At present the score of a question or answer would be determined by a SUM() query with a GROUP BY, though if this gets excessively slow, query results can be snapshotted to a new table.
The UI of an app would show the latest results, in reverse score order, and show how that score is achieved. It will also list all live searches, and for an admin, it will allow searches to be edited. Easy!
Hi Jon,
You just cleaned up one of my Stack Overflow posts for which I’m very grateful and wanted to say thank you but SO doesn’t have a messaging system that I could see (it’s been a while). Anyway, I tracked down your blog through your profile and saw this entry. Couldn’t help thinking this subject may have helped alert you to my lazy writing.

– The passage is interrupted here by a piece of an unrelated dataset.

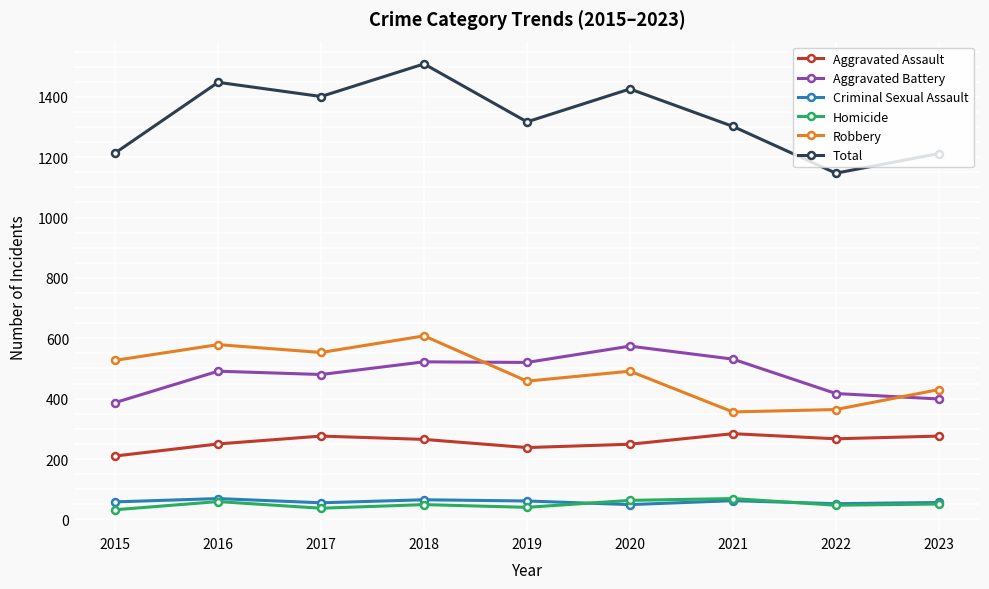

Is it true that Aggravated Battery equals 844 at 2021?

False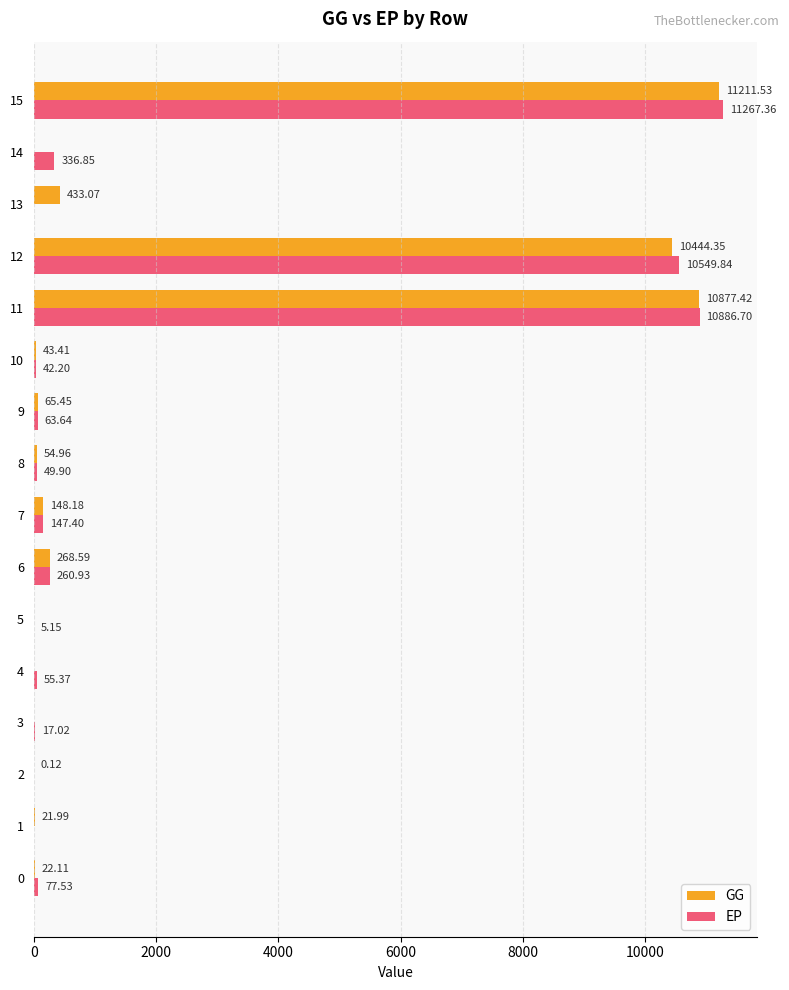

At which category is the sum across all series the highest?

15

Anyway, thank you again and will try to be cleaner in my posts going forward.
T
No worries, Toby, I did start writing some code to detect potential post improvements, but some folks beat me to it:
https://socvr.org/faq#what-is-smoke-detector-and-how-can-i-participate
My current approach is rather more lo-fi – I just use a variety of bookmarks to find common phrases that could do with editing. Not as impressive, but very reliable!